The network scored a homerun on the 8th race as well, the Moccasin Stakes for two-year old fillies. Spring Awakening was favored for trainer Mike Mitchell; she was second in the G1 Del Mar Debutante two back, but faded to third as the 4-5 favorite in her last when ridden much closer to the pace than previously by Joe Talamo. Schrupp and Lyons spoke about how Mitchell was dissatisfied with that ride, leading him to replace Talamo with Garrett Gomez. Ms. Olivares jumped in from the paddock right on cue with an interview with the trainer. "Joe is a good little rider, but he just used kinda bad judgment, pushed on her a little too early, and she ran off," Mitchell told her.

She also alertly pointed out that Mitchell had trained Sindy Jacobson, the apparent main speed in the race, prior to her being purchased privately after her last effort. Mitchell acknowledged that she's the lone speed, but said he doubted she could last for seven furlongs on the Hollywood surface.

So, as the race shaped up with Sindy Jacobson setting the pace, and Spring Awakening rated off the lead (though really not too far behind) in perfect striking position, the pre-race discussions certainly enhanced the viewing experience. And when Gomez and Spring Awakening wore down the leader and headed to victory, Vic Stauffer exclaimed that it was the rider's record-setting 71st stakes victory of the year.

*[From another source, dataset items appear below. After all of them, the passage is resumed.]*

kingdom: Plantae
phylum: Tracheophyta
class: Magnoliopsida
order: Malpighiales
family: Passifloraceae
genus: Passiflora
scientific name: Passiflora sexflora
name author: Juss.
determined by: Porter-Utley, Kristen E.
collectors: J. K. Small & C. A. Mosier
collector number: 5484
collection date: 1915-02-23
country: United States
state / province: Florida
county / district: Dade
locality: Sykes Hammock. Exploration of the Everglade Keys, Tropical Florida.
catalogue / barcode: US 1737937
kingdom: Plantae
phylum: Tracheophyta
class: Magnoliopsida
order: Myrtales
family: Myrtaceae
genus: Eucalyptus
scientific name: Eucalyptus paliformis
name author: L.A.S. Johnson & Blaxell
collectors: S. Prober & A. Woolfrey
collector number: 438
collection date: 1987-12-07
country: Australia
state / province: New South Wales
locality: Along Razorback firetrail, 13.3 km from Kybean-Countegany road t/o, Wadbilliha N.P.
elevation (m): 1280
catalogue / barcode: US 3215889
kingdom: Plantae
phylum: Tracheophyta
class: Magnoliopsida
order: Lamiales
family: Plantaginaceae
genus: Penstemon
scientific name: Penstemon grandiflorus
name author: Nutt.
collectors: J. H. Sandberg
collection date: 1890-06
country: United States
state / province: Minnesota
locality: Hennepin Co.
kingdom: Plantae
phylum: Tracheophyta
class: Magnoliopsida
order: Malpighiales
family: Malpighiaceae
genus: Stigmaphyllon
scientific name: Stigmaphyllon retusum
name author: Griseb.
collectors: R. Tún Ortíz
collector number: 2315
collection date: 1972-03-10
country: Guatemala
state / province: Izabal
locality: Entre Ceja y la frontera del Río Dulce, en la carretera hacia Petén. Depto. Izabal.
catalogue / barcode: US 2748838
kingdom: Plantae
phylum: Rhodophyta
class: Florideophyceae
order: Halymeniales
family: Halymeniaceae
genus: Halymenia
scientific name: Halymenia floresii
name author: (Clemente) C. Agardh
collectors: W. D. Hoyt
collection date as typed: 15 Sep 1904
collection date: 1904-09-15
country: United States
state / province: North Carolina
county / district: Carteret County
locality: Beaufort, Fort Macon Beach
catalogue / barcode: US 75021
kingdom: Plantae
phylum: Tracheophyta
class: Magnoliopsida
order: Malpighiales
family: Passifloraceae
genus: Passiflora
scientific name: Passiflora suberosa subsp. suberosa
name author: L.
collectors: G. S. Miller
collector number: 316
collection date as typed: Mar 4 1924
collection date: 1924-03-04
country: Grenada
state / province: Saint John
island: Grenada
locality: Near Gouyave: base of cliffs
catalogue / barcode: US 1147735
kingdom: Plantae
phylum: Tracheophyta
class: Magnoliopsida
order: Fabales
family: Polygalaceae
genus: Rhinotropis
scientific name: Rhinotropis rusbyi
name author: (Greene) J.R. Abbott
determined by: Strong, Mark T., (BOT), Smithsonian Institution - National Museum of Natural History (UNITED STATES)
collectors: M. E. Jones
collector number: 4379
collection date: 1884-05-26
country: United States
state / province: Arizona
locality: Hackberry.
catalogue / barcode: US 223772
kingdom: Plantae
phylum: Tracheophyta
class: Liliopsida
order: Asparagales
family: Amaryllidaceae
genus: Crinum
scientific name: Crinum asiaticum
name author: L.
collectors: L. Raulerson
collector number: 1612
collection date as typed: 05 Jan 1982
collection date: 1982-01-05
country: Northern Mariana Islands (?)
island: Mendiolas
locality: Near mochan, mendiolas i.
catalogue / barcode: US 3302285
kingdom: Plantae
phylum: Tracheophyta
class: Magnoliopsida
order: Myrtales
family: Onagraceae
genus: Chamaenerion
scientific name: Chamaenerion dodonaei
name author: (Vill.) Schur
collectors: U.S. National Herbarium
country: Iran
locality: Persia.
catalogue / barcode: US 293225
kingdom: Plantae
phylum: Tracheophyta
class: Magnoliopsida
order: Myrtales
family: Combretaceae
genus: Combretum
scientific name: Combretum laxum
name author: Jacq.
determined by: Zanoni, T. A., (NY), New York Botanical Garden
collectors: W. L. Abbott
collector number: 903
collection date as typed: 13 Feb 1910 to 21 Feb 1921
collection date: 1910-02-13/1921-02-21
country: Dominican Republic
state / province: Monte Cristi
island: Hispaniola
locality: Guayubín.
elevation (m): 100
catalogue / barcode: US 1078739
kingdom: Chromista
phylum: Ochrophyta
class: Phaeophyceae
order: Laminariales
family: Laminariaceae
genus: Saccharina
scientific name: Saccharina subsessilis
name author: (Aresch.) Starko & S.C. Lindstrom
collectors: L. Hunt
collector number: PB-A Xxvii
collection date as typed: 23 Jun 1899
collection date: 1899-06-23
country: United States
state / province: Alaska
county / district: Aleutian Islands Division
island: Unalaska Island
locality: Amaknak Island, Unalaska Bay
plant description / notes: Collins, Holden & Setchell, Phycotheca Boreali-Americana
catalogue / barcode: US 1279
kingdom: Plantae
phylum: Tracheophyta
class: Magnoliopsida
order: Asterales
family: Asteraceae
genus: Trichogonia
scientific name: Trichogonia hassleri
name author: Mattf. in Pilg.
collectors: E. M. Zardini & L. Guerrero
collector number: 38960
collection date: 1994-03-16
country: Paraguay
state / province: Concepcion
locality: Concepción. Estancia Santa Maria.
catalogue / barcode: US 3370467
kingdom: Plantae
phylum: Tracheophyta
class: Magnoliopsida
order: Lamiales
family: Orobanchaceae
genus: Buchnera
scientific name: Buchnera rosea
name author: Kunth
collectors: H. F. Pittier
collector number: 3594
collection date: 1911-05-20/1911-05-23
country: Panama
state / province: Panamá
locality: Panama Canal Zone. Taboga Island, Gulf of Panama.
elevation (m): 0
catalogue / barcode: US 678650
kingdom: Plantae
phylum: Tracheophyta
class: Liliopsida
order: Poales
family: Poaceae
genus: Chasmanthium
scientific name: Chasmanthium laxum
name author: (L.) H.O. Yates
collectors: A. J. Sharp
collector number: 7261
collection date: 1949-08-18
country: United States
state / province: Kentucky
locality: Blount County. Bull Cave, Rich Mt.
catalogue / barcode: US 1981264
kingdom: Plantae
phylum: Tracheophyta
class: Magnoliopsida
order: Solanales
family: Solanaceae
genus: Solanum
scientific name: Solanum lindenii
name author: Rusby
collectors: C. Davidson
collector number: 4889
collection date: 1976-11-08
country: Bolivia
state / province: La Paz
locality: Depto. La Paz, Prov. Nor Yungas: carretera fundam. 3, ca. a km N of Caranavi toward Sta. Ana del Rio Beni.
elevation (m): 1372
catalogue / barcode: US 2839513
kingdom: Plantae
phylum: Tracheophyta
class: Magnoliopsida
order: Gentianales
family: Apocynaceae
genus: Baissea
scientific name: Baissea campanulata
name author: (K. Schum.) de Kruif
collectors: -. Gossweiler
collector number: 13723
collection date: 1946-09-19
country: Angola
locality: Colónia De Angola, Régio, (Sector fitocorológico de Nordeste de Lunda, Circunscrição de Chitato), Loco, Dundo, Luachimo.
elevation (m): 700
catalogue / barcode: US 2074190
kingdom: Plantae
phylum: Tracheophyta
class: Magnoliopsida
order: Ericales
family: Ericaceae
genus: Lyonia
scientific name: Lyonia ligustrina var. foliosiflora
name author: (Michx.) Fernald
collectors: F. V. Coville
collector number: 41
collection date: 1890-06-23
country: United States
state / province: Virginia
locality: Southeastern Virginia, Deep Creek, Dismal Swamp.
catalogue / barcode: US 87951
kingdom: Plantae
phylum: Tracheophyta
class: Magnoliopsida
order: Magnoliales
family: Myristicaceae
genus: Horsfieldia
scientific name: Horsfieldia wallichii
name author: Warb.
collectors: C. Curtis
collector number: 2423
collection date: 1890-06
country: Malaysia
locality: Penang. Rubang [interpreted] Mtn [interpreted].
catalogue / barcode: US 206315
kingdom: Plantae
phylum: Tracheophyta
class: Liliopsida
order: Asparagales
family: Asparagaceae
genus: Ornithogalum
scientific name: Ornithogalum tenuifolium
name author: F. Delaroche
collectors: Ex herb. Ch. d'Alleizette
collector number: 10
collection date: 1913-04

Spring Awakening is by In Excess, out of a Carson City mare, and another interesting pre-race comment by Mitchell was that, while her owners want her to stretch out, he believes she's a sprinter at heart. Perhaps the trainer is a dosage guy, because her number comes in very high at 7.0. Certainly some stamina in her pedigree though, as her second dam is a half-sister to the Belmont winner Editor's Note. So we'll see who prevails between owner and trainer.

Sindy Jacobson was making her first start for a partnership including Team Valor, and I'm always interested in following these private purchases of Barry Irwin. The filly had won her two career starts coming into Sunday's race, though in a 40K maiden claimer and a starters allowance. Though beaten in this race, she took a big jump in class and ran on very well to hold second in a quick race (1:21.53, on a Cushion Track said to be made quicker by a light rain), showing the kind of athleticism on the turn that seems to attract the interests of her new owner. She's by More Than Ready, out of a Rubiano mare, is inbred to Halo 3x3, to Northern Dancer and Mr. Prospector, and sports a distance-leaning dosage of 2.25. I wouldn't be at all surprised to see them try to stretch this filly out.

4 Comments:

ljk said...

I prefer TVG because the analysts at least make a selection. I can't handicap every track, so it adds a little interest if the on-air guy has a pick or a live pick-4 or pick-6 ticket.

Saw where Santa Anita says HRTV will soon see a "huge increase" in distribution. I assume that can only mean DirecTV.

aliancia said...

Very nice analysis.

Michael said...

How long before Todd Schrupp starts taking pot shots at Stevens for leaving? He always seems to wear on his sleve the fact that he takes TVG vs. (insert anyone here) very personal.

Cookie Jill said...

Gary was always easy on the eyeballs, too.